Welcome back everyone! With the shorter weeks for the holidays, I decided to take a break so I would have a little more to write about.  Quite a bit has happened since I last posted. Town hall meetings are taking place this week. Time sure is flying by! In the past two weeks, in addition to confirming the dates for the community meetings, I finalized the flyers, got assistance in translating them to Russian, and started flyering. With the help of the case workers and supervisors flyers have been going up all over town. Also, we decided to do a direct mailing campaign that includes the flyer and the survey in an attempt to get more people to come to the town hall meeting and to respond to the needs assessment survey.  The survey was also translated into Russian. I was able to directly mail about 200 survivors with a copy of the flyer in the appropriate language and included a copy of the survey as well with an addressed and stamped envelope. I have already received over 50 responses! In addition to the first wave of direct mailings, several hundred bilingual copies of the flyer were being stuffed into bills that went out last week. I am hoping that all of this work will lead to having a lot of feedback. The more feedback I have, the better job I can do in assessing the needs of the survivor community.  I am also thinking about doing a second mailing, possibly after the town hall meetings, with the survey and a letter explaining what I am doing and what information I’m hoping to collect. That way those that could not attend can make sure their voice is heard.
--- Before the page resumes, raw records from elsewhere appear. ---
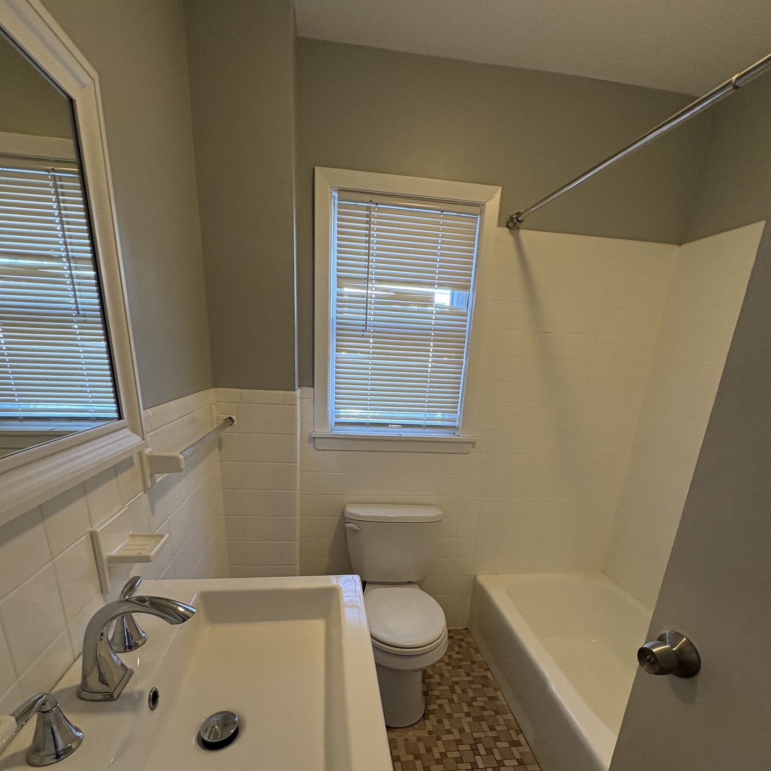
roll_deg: -3.5
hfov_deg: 84.0
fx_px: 428
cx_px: 383
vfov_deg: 81.8
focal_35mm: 17
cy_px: 498
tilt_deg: -19.0
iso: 160
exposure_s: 1/120
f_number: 2.2
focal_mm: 2.22
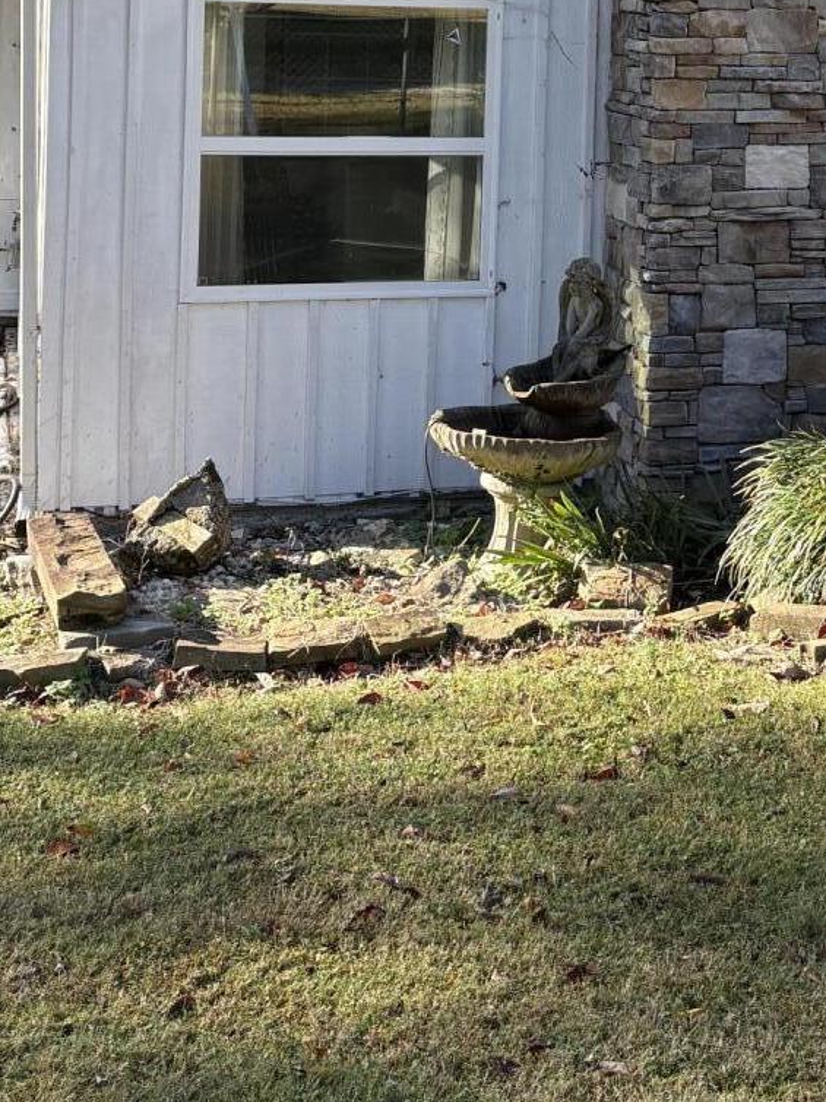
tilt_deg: -1.8
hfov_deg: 20.8
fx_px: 2197
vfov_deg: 26.9
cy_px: 41
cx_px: 769
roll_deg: -2.3
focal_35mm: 69
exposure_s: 1/873
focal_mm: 5.96
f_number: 1.6
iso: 50
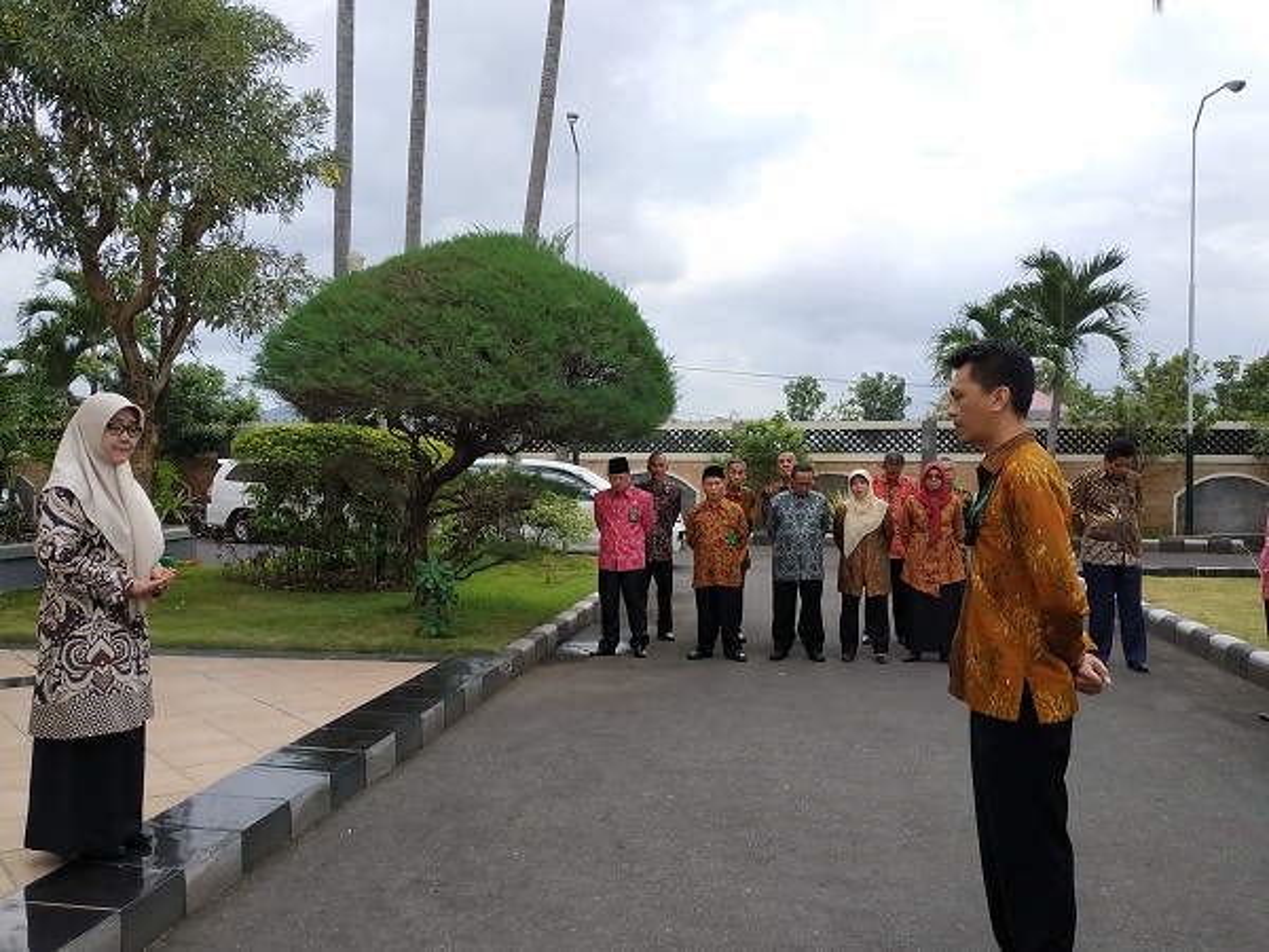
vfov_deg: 56.8
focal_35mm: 24
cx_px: 634
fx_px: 880
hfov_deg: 71.6
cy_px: 476
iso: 250
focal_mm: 3.94
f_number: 1.9
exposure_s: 1/647
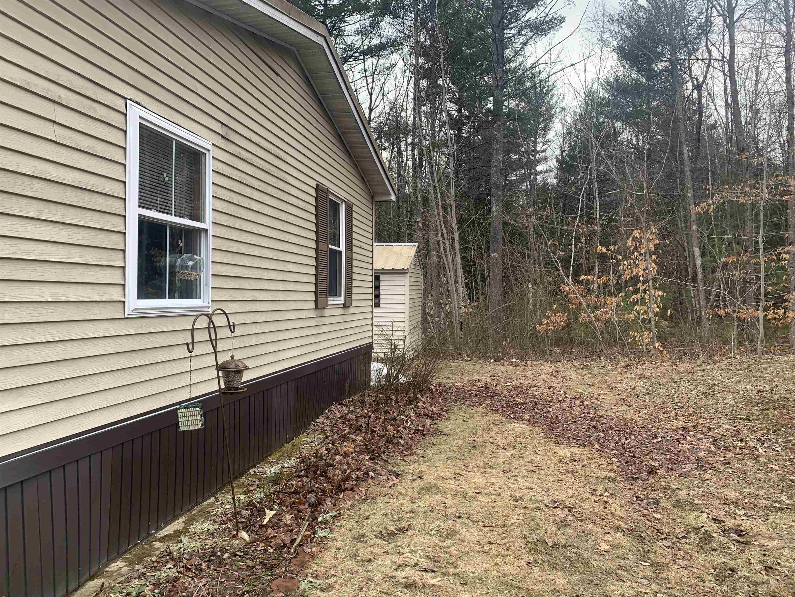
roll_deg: -0.7
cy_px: 298
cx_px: 398
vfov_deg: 53.1
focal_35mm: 26
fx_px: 597
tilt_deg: -1.0
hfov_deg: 67.3
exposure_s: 1/159
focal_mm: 4.25
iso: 25
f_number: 1.8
All in all, about 660 flyers have been sent out through the mail and flyering campaigns.

So, this week we are holding four town hall meetings. Three of the town hall meetings will be in English, in a variety of locations, and at a variety of times, and one will be held in Russian for the Russian-speaking survivors. I am very proud of our effort to make sure to include the Russian speaking population as they can sometimes be overlooked. I hope that by translating all of our documents into Russian and having Russian-speaking representatives at the town hall, they will be able to come and express their concerns. Once I have collected all of the surveys I can begin to crunch the numbers and see what the common needs are. Additionally, my survey should help us identify those that would like me to meet with them one on one to discuss their needs, or those that would like additional follow up from either the resource center, or their current case worker.

Since I can never seem to do one thing at a time I have also started doing some research on best practices for working with survivors as additional support, or even differences in communication expectations may be needed based on the survivor’s experiences. My hope is to use this information to update the training materials we currently have for training volunteers, caseworkers, and possibly even elder care facilities that are not aware of the special needs for survivors. I have also received some great resources from a fellow VISTA I met at my national training in August that may lead to some new funding sources for new projects based on the needs assessment. I am very happy about all of the work I am getting done, and even more excited about the possibilities of where this first step may take me, as well as my organization.